Os exemplares estudados por eles ficaram preservados em âmbar oriundo de Myanmar, no Sudeste Asiático. “É um material que tem mudado completamente o que sabemos sobre a evolução de diversos grupos de insetos, com uma diversidade inimaginável”, conta Melo.

Formigas gigantes mergulhadas em uma composição amarelada
Formiga do inferno, preservada em âmbar, uma das três novas espécies descoberta no Brasil - John Lattke e Gabriel Melo/Divulgação

De fato, do ponto de vista anatômico, não existe nada parecido com as “formigas do inferno” entre suas parentas modernas, apesar da grande variedade de espécies do grupo hoje. Além da megamandíbula, também podem apresentar “chifres”, que estudos anteriores propuseram ser outra arma contra presas.

As semelhanças com as formigas modernas estão em aspectos mais gerais do estilo de vida, já que as Haidomyrmecinae parecem ter formado grupos sociais e habitado troncos de árvores (provavelmente gimnospermas, como os atuais pinheiros).

O novo trabalho se concentrou na descrição e na análise comparativa das três novas espécies, batizadas de Ceratomyrmex planus, Haidomyrmex davidbowiei (cujo nome homenageia o roqueiro britânico David Bowie) e Dilobops dentata.

Um dos pontos centrais é que, nas espécies vivas de formigas, a movimentação da mandíbula é sempre na lateral. No entanto, para que o temido empalamento das presas acontecesse, as “formigas do inferno” teriam de mexer o aparato bucal na vertical, ou no eixo dorsal-ventral, como dizem os pesquisadores.

É claro que as espécies do Cretáceo poderiam ter desenvolvido adaptações diferentes das atuais, mas o estudo das articulações das formigas preservadas no âmbar sugere que não era esse o caso. Além disso, em ao menos uma das espécies, a mandíbula parece não ter sido perfurante.

Formigas gigantes mergulhadas em uma composição amarelada
Detalhes da formiga do Inferno, que apresenta mandíbula enorme e, às vezes, chifres - John Lattke e Gabriel Melo/Divulgação

E há ainda a presença de “pêlos” delicados no aparato, que acabariam sendo perdidos caso ele fosse constantemente usado para capturar vítimas, o que parece não ter acontecido.

Por outro lado, outra parte da anatomia da cabeça dos animais, o chamado clípeo, tem características que indicam uma capacidade de sucção forte, “como uma cigarra sugando a seiva de uma raiz”, compara Melo.

Isso sugere que, em vez de funcionar como uma lança, a mandíbula talvez atuasse como um grampo, prendendo a boca do inseto a uma superfície para que ele a sugasse. Além da seiva e das secreções deixadas na casca das árvores por outros invertebrados, é concebível que as formigas sugassem também hemolinfa (“sangue”) de outros insetos.
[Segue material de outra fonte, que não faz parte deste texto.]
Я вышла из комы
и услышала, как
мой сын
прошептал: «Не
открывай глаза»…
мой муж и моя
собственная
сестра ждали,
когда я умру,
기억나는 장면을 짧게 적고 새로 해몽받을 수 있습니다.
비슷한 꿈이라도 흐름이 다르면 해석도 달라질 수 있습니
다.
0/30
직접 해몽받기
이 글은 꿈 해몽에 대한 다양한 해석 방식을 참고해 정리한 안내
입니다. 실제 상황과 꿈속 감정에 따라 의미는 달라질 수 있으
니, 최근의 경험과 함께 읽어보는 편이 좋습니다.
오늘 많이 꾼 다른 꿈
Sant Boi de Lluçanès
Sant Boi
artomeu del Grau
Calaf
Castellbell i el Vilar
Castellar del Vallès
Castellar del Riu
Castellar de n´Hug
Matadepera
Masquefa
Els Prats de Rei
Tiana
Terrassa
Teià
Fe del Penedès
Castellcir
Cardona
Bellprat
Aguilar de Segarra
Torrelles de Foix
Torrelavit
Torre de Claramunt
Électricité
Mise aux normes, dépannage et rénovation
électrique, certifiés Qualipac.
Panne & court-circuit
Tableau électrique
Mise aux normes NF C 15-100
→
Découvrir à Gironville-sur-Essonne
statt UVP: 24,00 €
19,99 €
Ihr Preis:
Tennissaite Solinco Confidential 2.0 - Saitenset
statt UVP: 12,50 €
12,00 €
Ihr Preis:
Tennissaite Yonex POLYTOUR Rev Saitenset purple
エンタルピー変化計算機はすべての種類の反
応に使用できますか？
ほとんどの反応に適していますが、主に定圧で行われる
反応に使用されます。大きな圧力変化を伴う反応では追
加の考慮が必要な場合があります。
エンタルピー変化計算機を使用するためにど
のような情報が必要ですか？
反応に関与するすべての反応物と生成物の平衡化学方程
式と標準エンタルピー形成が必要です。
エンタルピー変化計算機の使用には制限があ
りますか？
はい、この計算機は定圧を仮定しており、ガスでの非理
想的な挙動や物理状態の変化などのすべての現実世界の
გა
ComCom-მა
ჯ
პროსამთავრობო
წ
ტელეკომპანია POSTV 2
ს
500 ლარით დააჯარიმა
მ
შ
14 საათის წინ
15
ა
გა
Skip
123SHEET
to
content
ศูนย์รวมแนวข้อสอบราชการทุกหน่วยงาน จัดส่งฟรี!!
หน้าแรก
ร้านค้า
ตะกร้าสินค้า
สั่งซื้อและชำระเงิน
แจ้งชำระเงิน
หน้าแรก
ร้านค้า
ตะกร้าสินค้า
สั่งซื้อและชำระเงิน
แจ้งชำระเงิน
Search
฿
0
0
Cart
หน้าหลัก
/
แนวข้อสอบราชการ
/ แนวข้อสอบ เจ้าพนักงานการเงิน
De qualquer maneira, parece cair por terra o estereótipo de superpredador, embora algumas espécies do grupo talvez fossem caçadoras. A própria mandíbula gigante talvez seja, na verdade, um “dente” superdesenvolvido (que não corresponde, é claro, aos dentes dos vertebrados, mas a estruturas próprias dos insetos), diz John Lattke.